Отец Жогина был веселый эгоист. С многочисленными и повсюду разбросанными детьми не жил, а появлялся в месяц раз или два с кульками, набитыми едой.
Жогин рос. Он вечно хотел есть и в эти дни почти любил отца.
А вот о матери отец горевал. В тот разговор они сидели у Петра. Отец пил принесенную водку.
— Удивительная была женщина, редкостная. Ангел всепрощения. Жогин-старший вздел брови. — Я стреляный воробей, но плакал, на коленях стаивал, ноги ее целовал. И в тюрьме я исповедовался перед ее тенью. Тогда, ночью, она являлась ко мне и руку на голову клала. Знаешь (старик заплакал, дергая плечом), — я умру когда… когда умру… умру… с ней одной хочу увидеться на том свете. Не верю я ни в черта, ни в бога, а хожу тайком в церковь, молебен за… упокой ее души заказываю.
Помолчали.
— Совет тебе дам, — бормотал Жогин-старший, отворачиваясь. — Не люби женщину, бери, а не люби.

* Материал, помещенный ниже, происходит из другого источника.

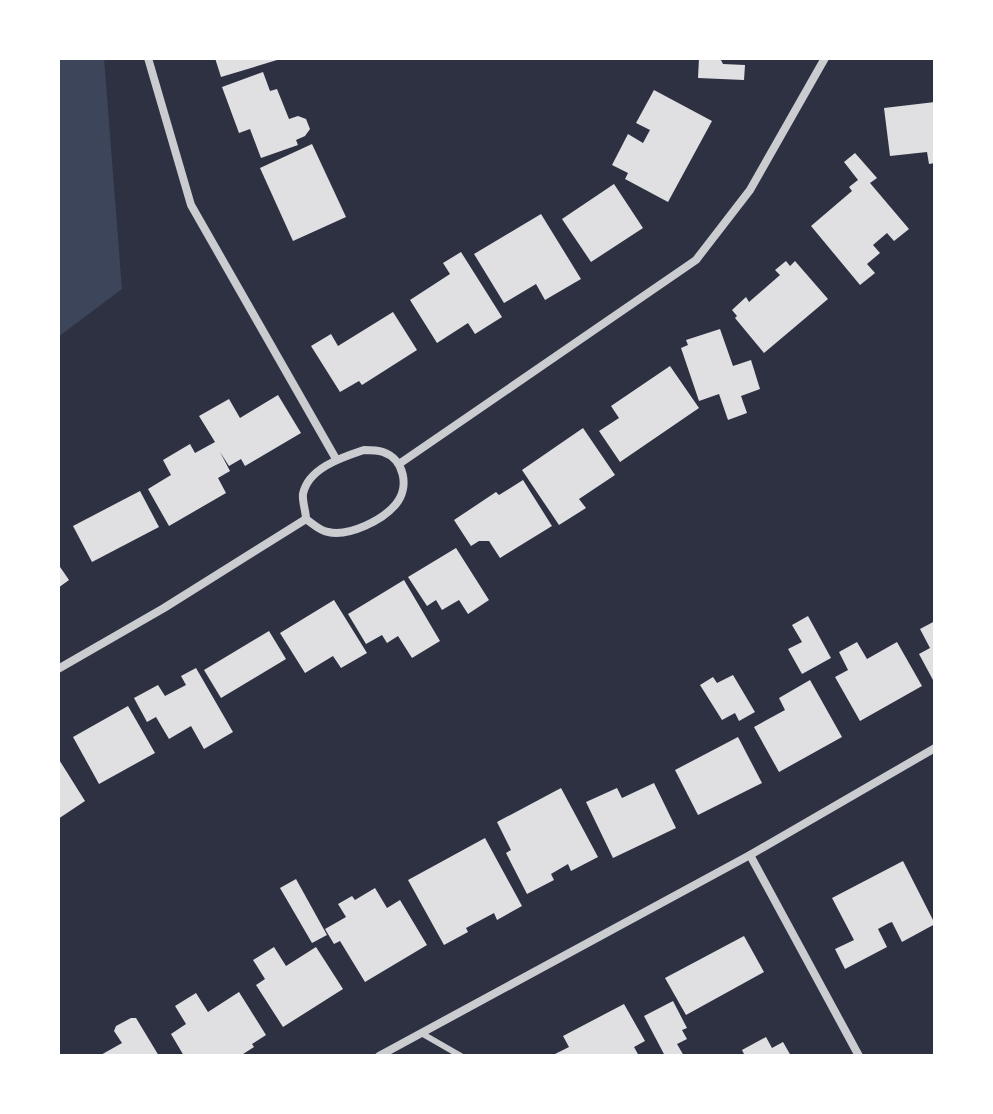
<svg xmlns="http://www.w3.org/2000/svg" width="993" height="1114" viewBox="0 0 993 1114" font-family="Jost,sans-serif">
<style>
.green{fill:#3c4559}
.building{fill:#e0e0e3}
.lines{fill:none;stroke-linecap:round;stroke-linejoin:round}
.service{stroke:#caccd0;stroke-width:6}
.minor{stroke:#caccd0;stroke-width:8}
</style>
<rect width="100%" height="100%" fill="#2d3142"/>
<path class="green" d="M58,58H104L122,289L58,337Z"/>
<g class="building">
<path d="M215,58H276L277,60L221,77Z"/>
<path d="M699,58H720L723,64L745,65L744,80L698,78Z"/>
<path d="M263,72L270,91L277,89L289,119L298,116L306,119L310,129L305,136L296,140L298,145L261,158L250,129L239,133L222,87Z"/>
<path d="M654,90L712,121L668,202L625,179L628,173L612,165L628,134L643,143L650,130L636,123Z"/>
<path d="M935,102V163L929,164L927,152L890,156L884,108Z"/>
<path d="M312,144L346,217L293,241L260,168Z"/>
<path d="M855,153L877,178L870,183L909,229L894,241L887,233L873,245L880,253L867,264L875,273L860,285L811,226L852,191L849,187L858,180L844,162Z"/>
<path d="M614,184L643,228L591,262L562,219Z"/>
<path d="M541,214L581,279L545,300L536,284L504,303L474,254Z"/>
<path d="M461,252L502,317L475,334L468,323L437,343L410,300L450,274L443,263Z"/>
<path d="M786,261L790,266L795,261L828,299L764,353L735,318L737,316L732,310L746,297L749,302L780,275L775,270Z"/>
<path d="M393,312L417,350L362,385L359,381L340,392L311,346L331,334L338,346Z"/>
<path d="M720,329L733,366L751,360L760,389L741,396L747,413L728,420L719,394L699,401L681,348L688,345L686,340Z"/>
<path d="M670,366L699,408L620,462L599,431L619,418L611,406Z"/>
<path d="M278,395L301,433L245,466L241,459L229,466L220,452L230,471L218,478L226,493L169,526L148,489L171,475L163,460L190,444L195,453L215,442L199,416L229,399L240,418Z"/>
<path d="M583,428L615,475L579,499L586,508L559,525L522,470Z"/>
<path d="M523,480L552,526L500,558L489,541H479L471,546L454,520L496,492L499,495Z"/>
<path d="M140,491L159,527L92,562L73,526Z"/>
<path d="M456,548L489,600L468,614L459,600L442,610L436,600L427,606L408,577Z"/>
<path d="M58,564L69,580L58,588Z"/>
<path d="M404,580L440,641L412,658L398,636L387,643L382,635L366,644L348,614Z"/>
<path d="M334,600L367,653L341,668L333,656L305,673L280,633Z"/>
<path d="M808,616L831,658L802,674L788,649L802,642L792,625Z"/>
<path d="M935,621V679L933,680L919,654L930,648L920,629Z"/>
<path d="M269,631L286,659L221,698L204,670Z"/>
<path d="M857,642L867,659L897,642L922,686L860,721L835,677L848,670L839,652Z"/>
<path d="M196,668L233,732L204,749L191,726L169,739L156,717L147,722L134,698L158,685L165,696L186,685L181,676Z"/>
<path d="M733,675L755,712L739,721L735,713L722,720L700,685L713,677L717,683Z"/>
<path d="M810,680L842,737L779,772L754,727L785,710L779,698Z"/>
<path d="M128,706L155,753L99,784L73,737Z"/>
<path d="M738,737L762,783L698,815L675,770Z"/>
<path d="M58,758L85,801L58,819Z"/>
<path d="M654,783L676,828L613,858L586,802L617,788L622,798Z"/>
<path d="M561,788L598,857L571,871L568,864L551,874L554,880L527,894L506,853L511,850L497,822Z"/>
<path d="M485,838L522,906L497,920L494,913L466,928L468,932L444,945L408,880Z"/>
<path d="M903,861L935,924L902,942L892,922L889,923L878,929L887,947L845,969L835,949L854,940L832,898Z"/>
<path d="M296,879L327,935L312,943L280,888Z"/>
<path d="M375,888L387,908L400,900L427,945L365,982L340,941L334,944L325,929L346,917L338,904L352,896L355,900Z"/>
<path d="M744,936L764,972L686,1015L665,978Z"/>
<path d="M274,947L286,966L316,947L343,989L283,1027L256,985L265,979L253,960Z"/>
<path d="M239,992L266,1035L252,1044L254,1047L240,1056H184L171,1034L186,1024L175,1006L196,993L208,1012Z"/>
<path d="M673,1001L687,1028L682,1030L687,1039L677,1044L684,1056H665L644,1016Z"/>
<path d="M624,1004L645,1041L634,1047L639,1056H551L569,1047L563,1036Z"/>
<path d="M131,1018H136L159,1056H99L122,1043L114,1031L116,1026Z"/>
<path d="M766,1037L772,1048L783,1042L791,1056H745L742,1050Z"/>
</g>
<g class="lines">
<path class="service" d="M421,1033L461,1056"/>
<g class="minor">
<path d="M148,58L191,205L336,459"/>
<path d="M364,450C369,450 377,450 383,452C404,459 410,487 396,504C383,520 349,537 328,532C320,531 313,524 306,519C306,512 302,501 303,494C308,468 343,457 364,450Z"/>
<path d="M399,464L696,260L750,190L825,58"/>
<path d="M58,669L164,608L306,519"/>
<path d="M750,855L859,1056"/>
<path d="M379,1056L750,855L935,748"/>
</g>
</g>
<rect width="993" height="1114" fill="none" stroke="#ffffff" stroke-width="120"/>
</svg>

Трудно любить, в сто раз труднее терять. Знаешь, когда она умерла твоими родами, я возненавидел тебя и — ушел. От греха!
— Петру подбросил.
— И хоть бы что-нибудь от нее было, ты весь в меня. А в Петре она есть ее характер. Его люблю, а тебя я тогда возненавидел. В исступление впал, убить тебя был готов. И в душе убил, сынок, на долгие-долгие годы.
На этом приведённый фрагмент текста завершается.